The United States Supreme Court building is framed by fall foliage Nov. 6, 2015 in Washington, DC.
Photo by Chip Somodevilla/Getty

Will the GOP’s indefinite Supreme Court blockade grow?

Updated
As things stand, three Republican senators – Richard Burr (N.C.), Ted Cruz (Texas), and John McCain (Ariz.) – have publicly suggested that they’re prepared to block any of Hillary Clinton’s Supreme Court nominees, should she win the presidency. The GOP’s unprecedented court blockade, already imposed on President Obama’s nominee since March, would continue until 2021 at the earliest.

It’s a radical posture that raises all kinds of questions, not the least of which is, will other Republican senators join them?

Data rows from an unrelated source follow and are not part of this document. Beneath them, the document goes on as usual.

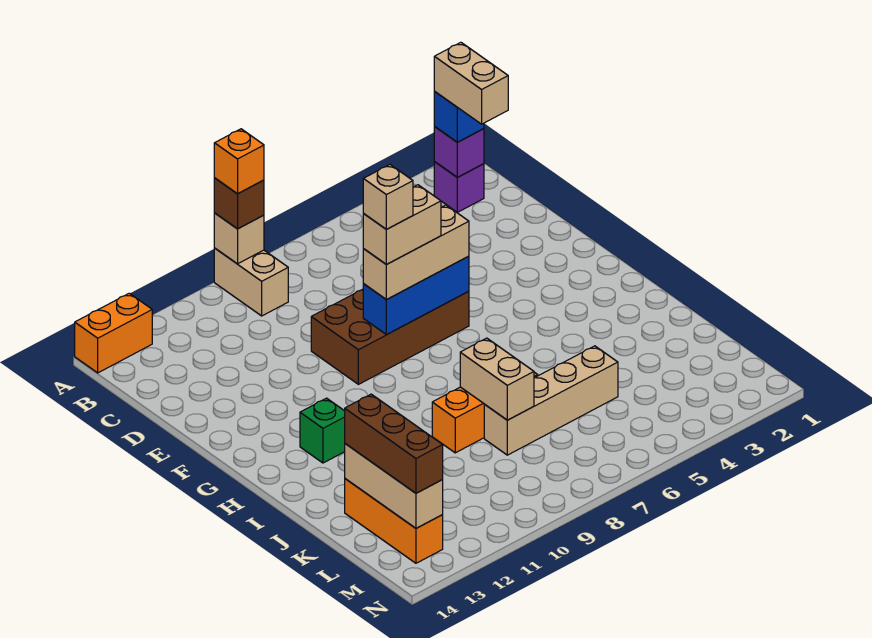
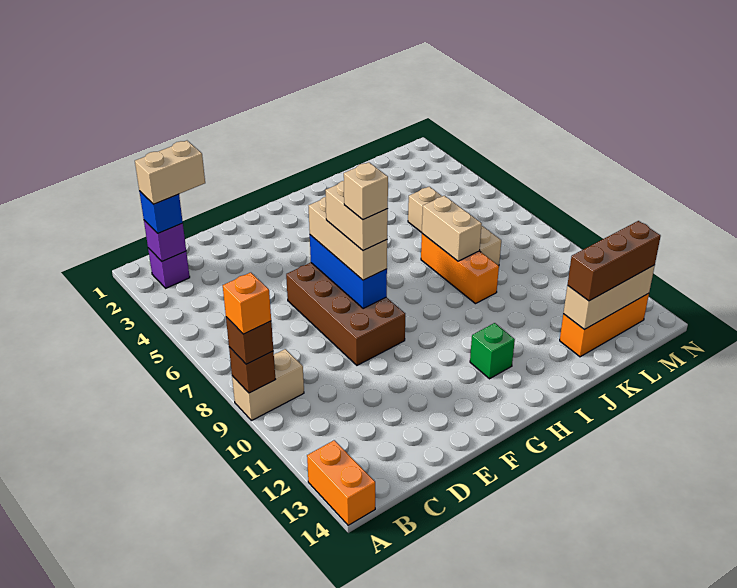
tan 1x1 brick [214,213,264,264] -> brown 1x1 brick [229,347,275,393]
tan 1x2 brick [460,338,534,420] -> tan 1x2 brick turned to [422,196,482,261]

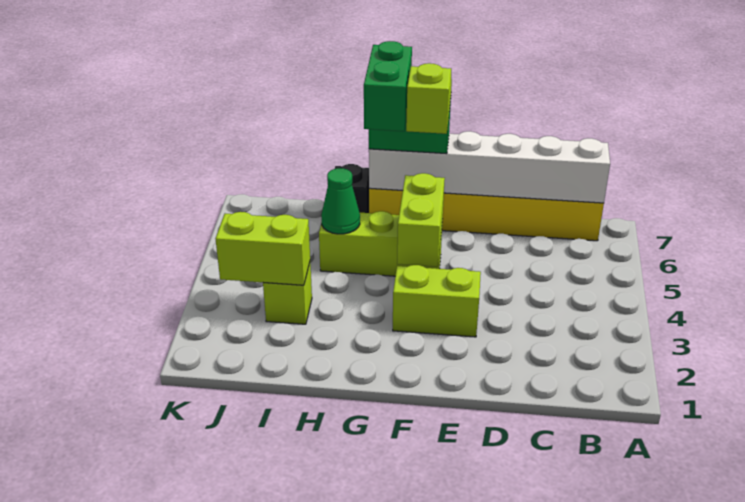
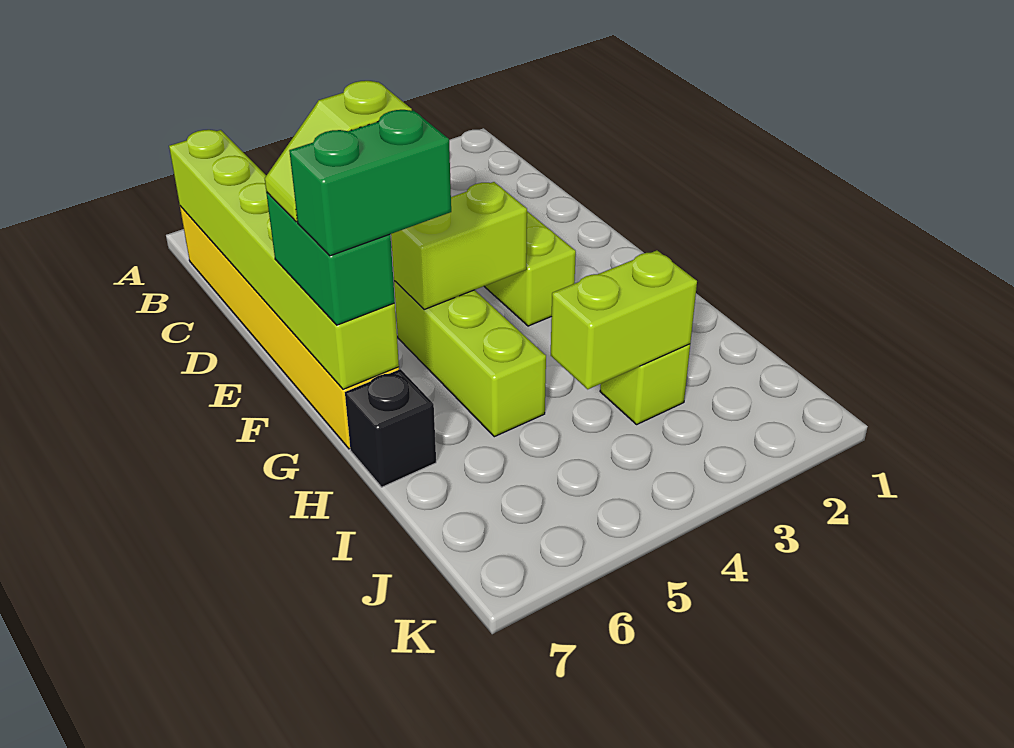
white 1x6 brick [369,131,610,203] -> lime 1x6 brick [169,130,399,389]
green 1x1 cone [321,168,360,234] -> none
lime 1x2 brick [216,212,310,285] -> lime 1x2 brick turned to [551,250,697,389]

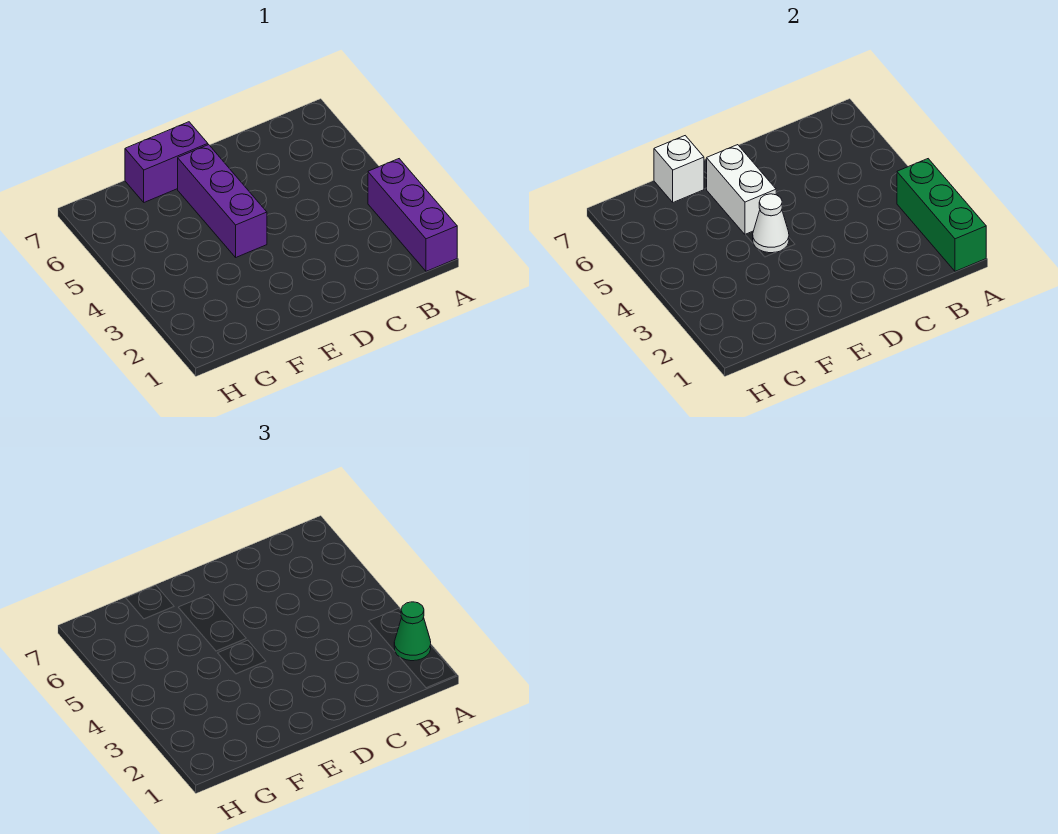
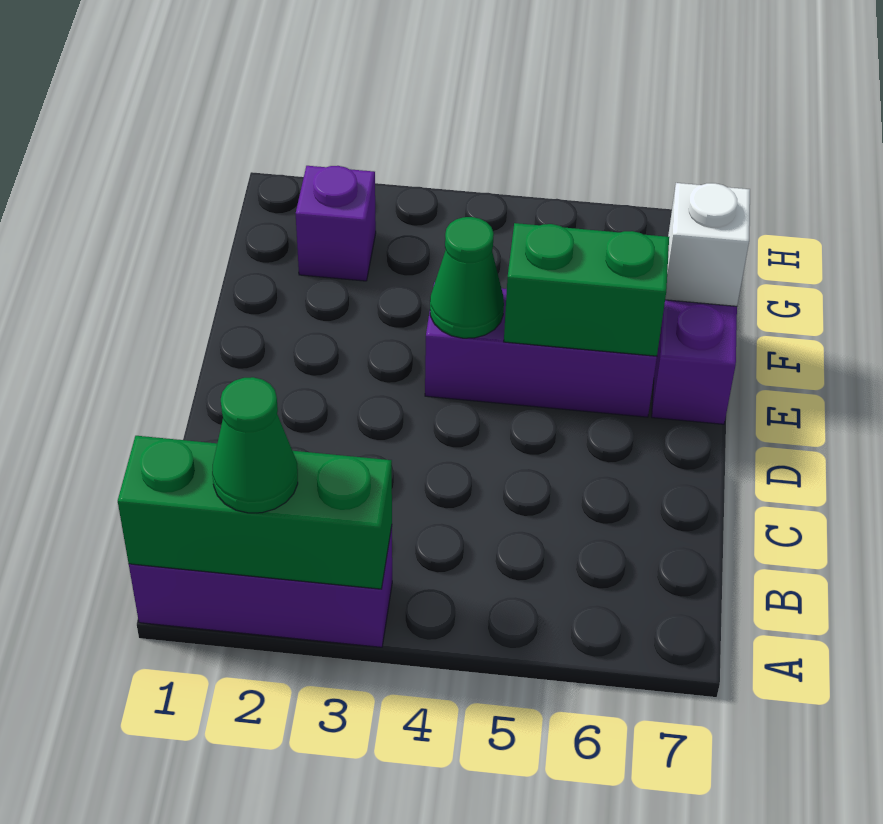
white 1x1 cone [753,194,789,253] -> green 1x1 cone [430,217,504,338]
white 1x2 brick [707,145,776,235] -> green 1x2 brick [504,223,669,356]
none -> purple 1x1 brick [296,166,376,281]

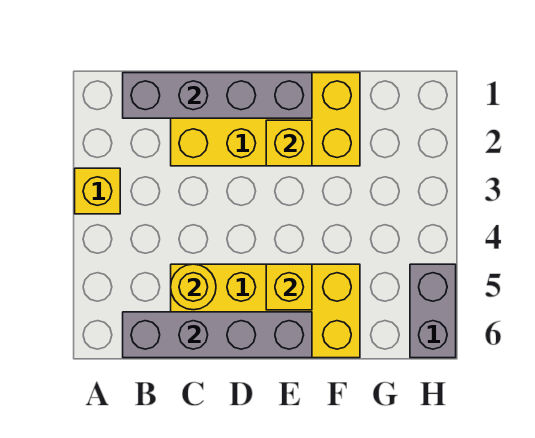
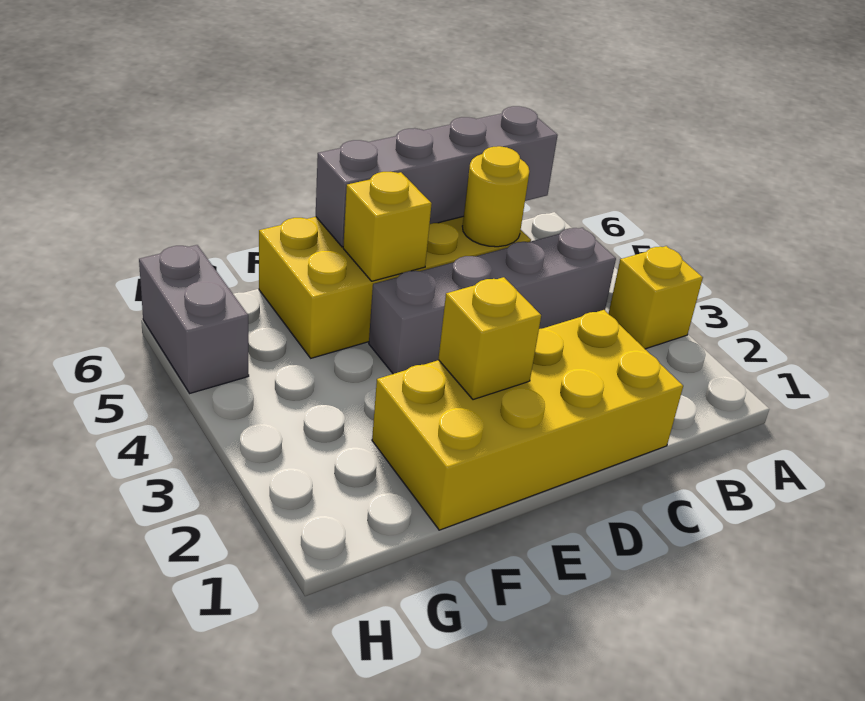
grey 1x4 brick [123,73,312,118] -> grey 1x4 brick moved to [369,228,616,374]

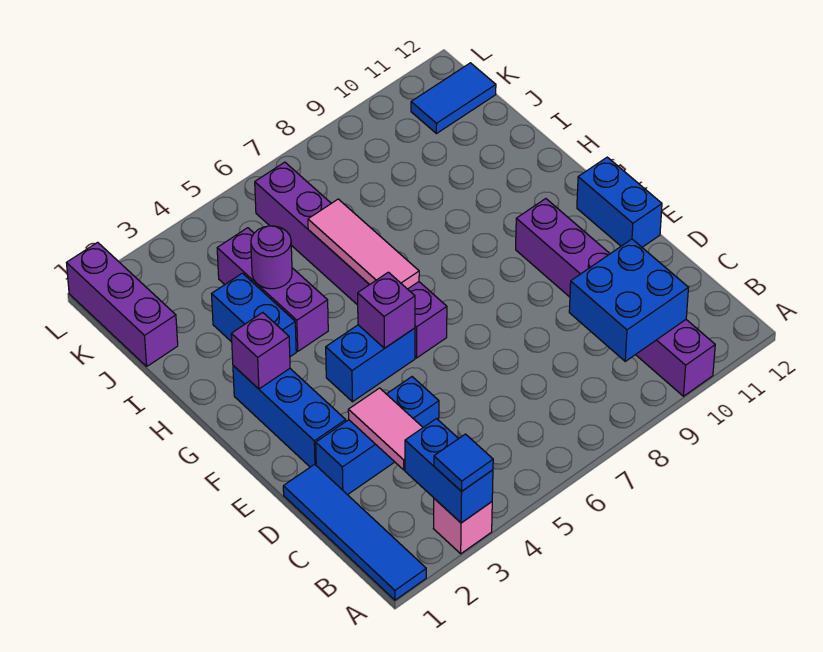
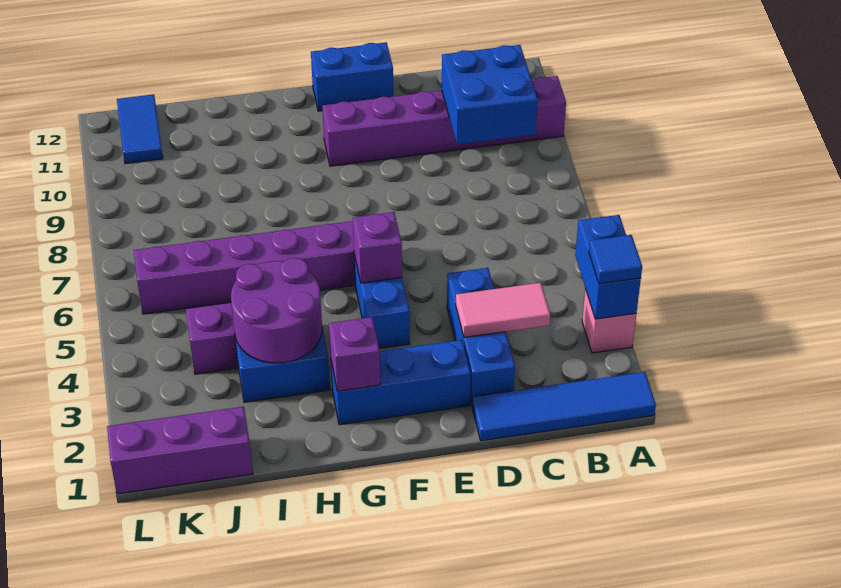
blue 1x2 brick [405,419,493,523] -> blue 1x2 brick turned to [575,215,641,319]
pink 1x3 tile [308,199,419,289] -> none
purple 1x1 round brick [251,226,292,289] -> purple 2x2 round brick [231,258,322,363]

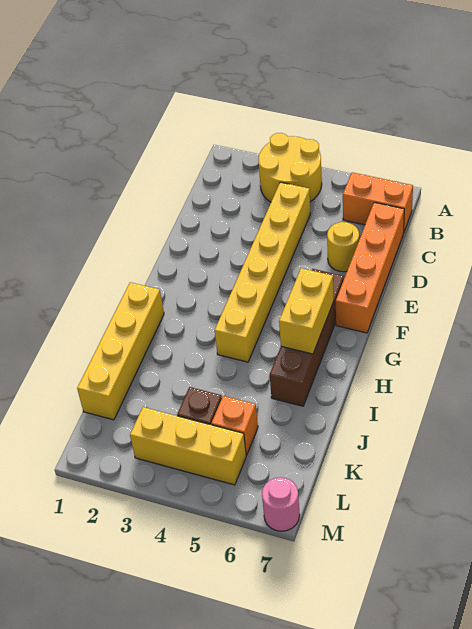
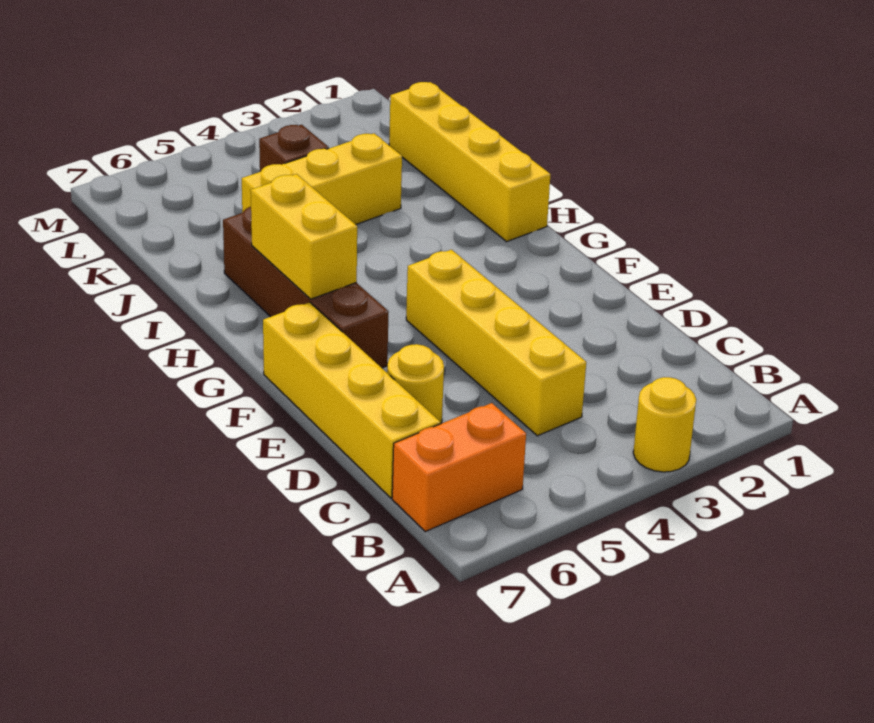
yellow 2x2 round brick [258,133,322,202] -> yellow 1x1 round brick [633,377,696,472]
yellow 1x6 brick [214,182,310,362] -> yellow 1x4 brick [406,250,586,436]
orange 1x4 brick [336,202,404,333] -> yellow 1x4 brick [263,302,440,498]
orange 1x1 brick [211,396,258,455] -> none
yellow 1x3 brick [130,407,246,485] -> yellow 1x3 brick moved to [242,133,402,224]
pink 1x1 round brick [262,478,300,531] -> none

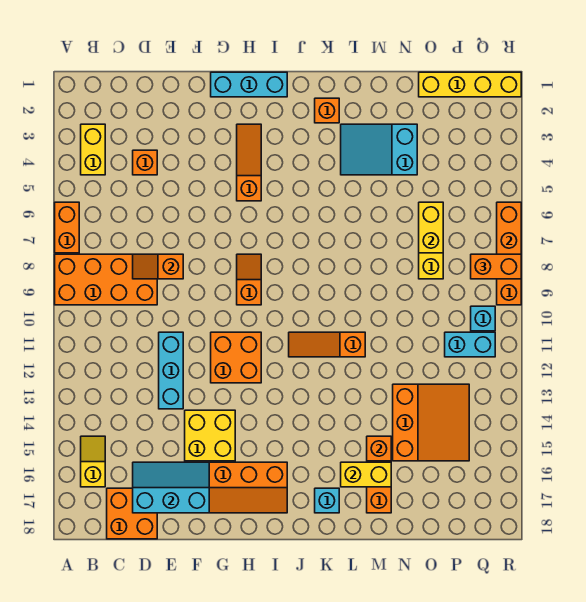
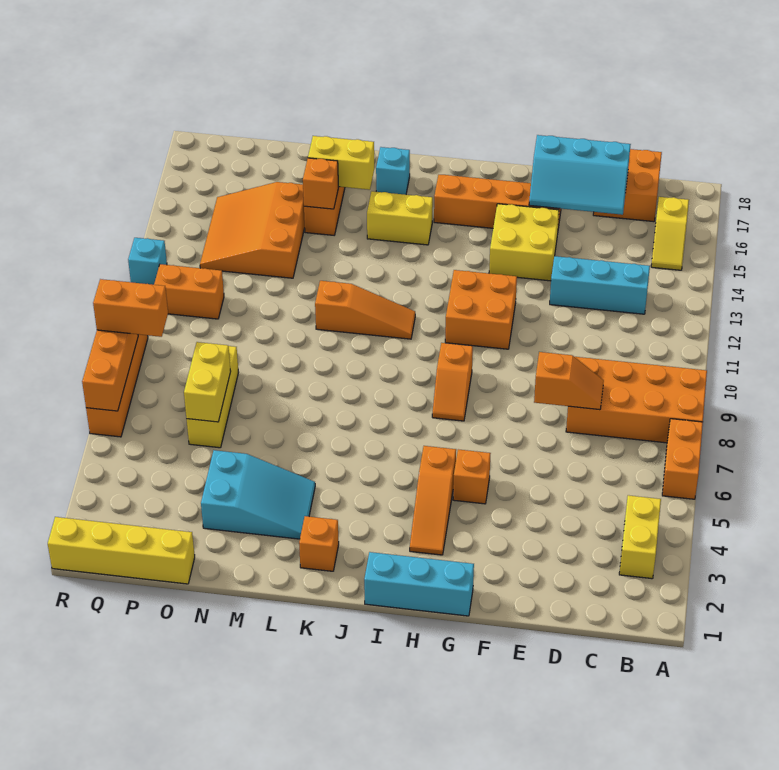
orange 1x1 brick [133,150,157,175] -> orange 1x1 brick moved to [453,449,491,504]
cyan 1x3 brick [159,332,183,409] -> cyan 1x3 brick turned to [550,256,650,314]
none -> yellow 1x2 brick [367,191,433,245]
cyan 1x2 brick [445,332,495,357] -> orange 1x2 brick [154,264,224,319]
cyan 1x1 brick [471,306,495,331] -> cyan 1x1 brick moved to [128,238,167,285]

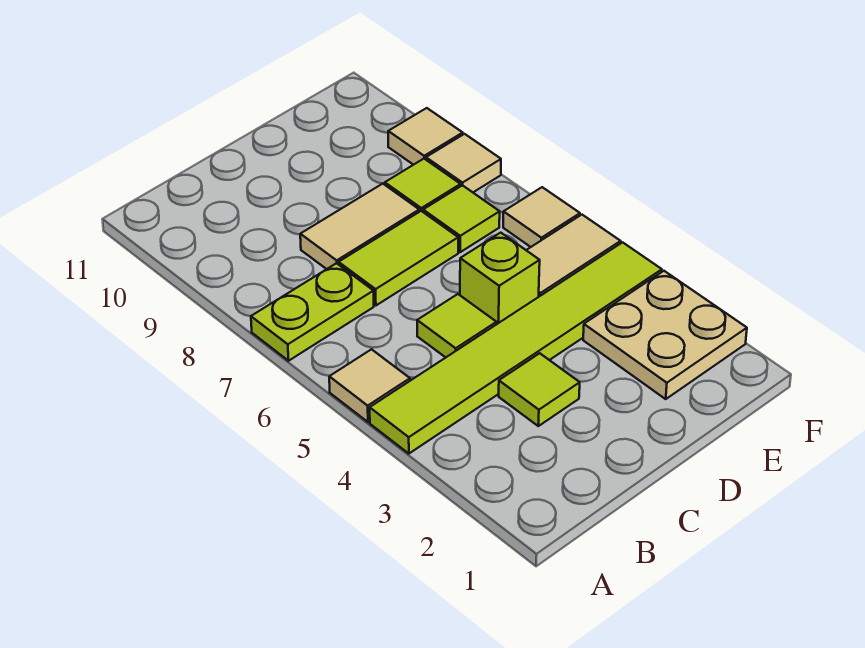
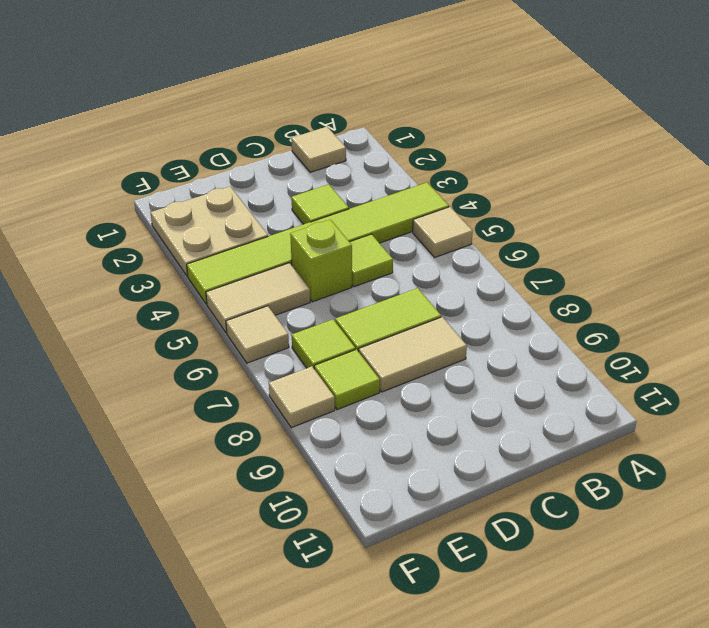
lime 1x2 plate [251,263,374,361] -> none
tan 1x1 tile [388,108,463,165] -> tan 1x1 tile moved to [291,127,346,172]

The Guardian asked Sen. Marco Rubio (R-Fla.) whether he, too, is comfortable with the idea of an indefinite blockade.
“No, I don’t believe that we should do that if they propose nominees that are good,” Rubio, who ran unsuccessfully for the Republican presidential nomination, said in an interview last week. “I’m not going to go and predispose them that way.”

Rubio’s response came with the caveat, however, that he found it unlikely Clinton would nominate an individual who shared his view of the role of the court.

“If it’s someone good who understands that their job is to apply the constitution, according to its original intent, then that will be a welcome surprise,” he said. “But barring whether it’s Republican or a Democrat, if they appoint someone who I believe doesn’t meet that standard I’ll oppose that nominee.”
That’s not much of an answer. Rubio appears to have reservations about a blockade in principle, but in practice, the far-right Floridian is prepared to reject any Supreme Court nominee who doesn’t share his legal ideology, regardless of other considerations.

In other words, if Clinton wins and nominates a qualified center-left jurist, Rubio would stand alongside Burr, Cruz, and McCain. At a debate the other day, Sen. Rand Paul (R-Ky.) adopted a similar posture. [Update: Senate Majority Whip John Cornyn dodged a question about this yesterday, saying he didn’t want to speculate.]

Let’s not miss the forest for the trees here: the fact that this is even a question is a striking development. In recent memory, no one thought to ask senators, “Would you be willing to confirm a qualified Supreme Court justice?” because the question seemed wholly unnecessary. It’d be like asking them, “Are you willing to wear shoes on the Senate floor?” We ought to be able to safely guess the answer in advance.

But the radicalization of Republican politics has meant the abandonment of all kinds of norms that Americans safely took for granted until quite recently.

Postscript: Let’s note for context that this speculation focuses on the possibility of a Clinton presidency working alongside a GOP-led Senate. If Democrats take the Senate majority, the more likely scenario is Republicans trying to filibuster any Clinton court nominee, and Dems doing away with that option.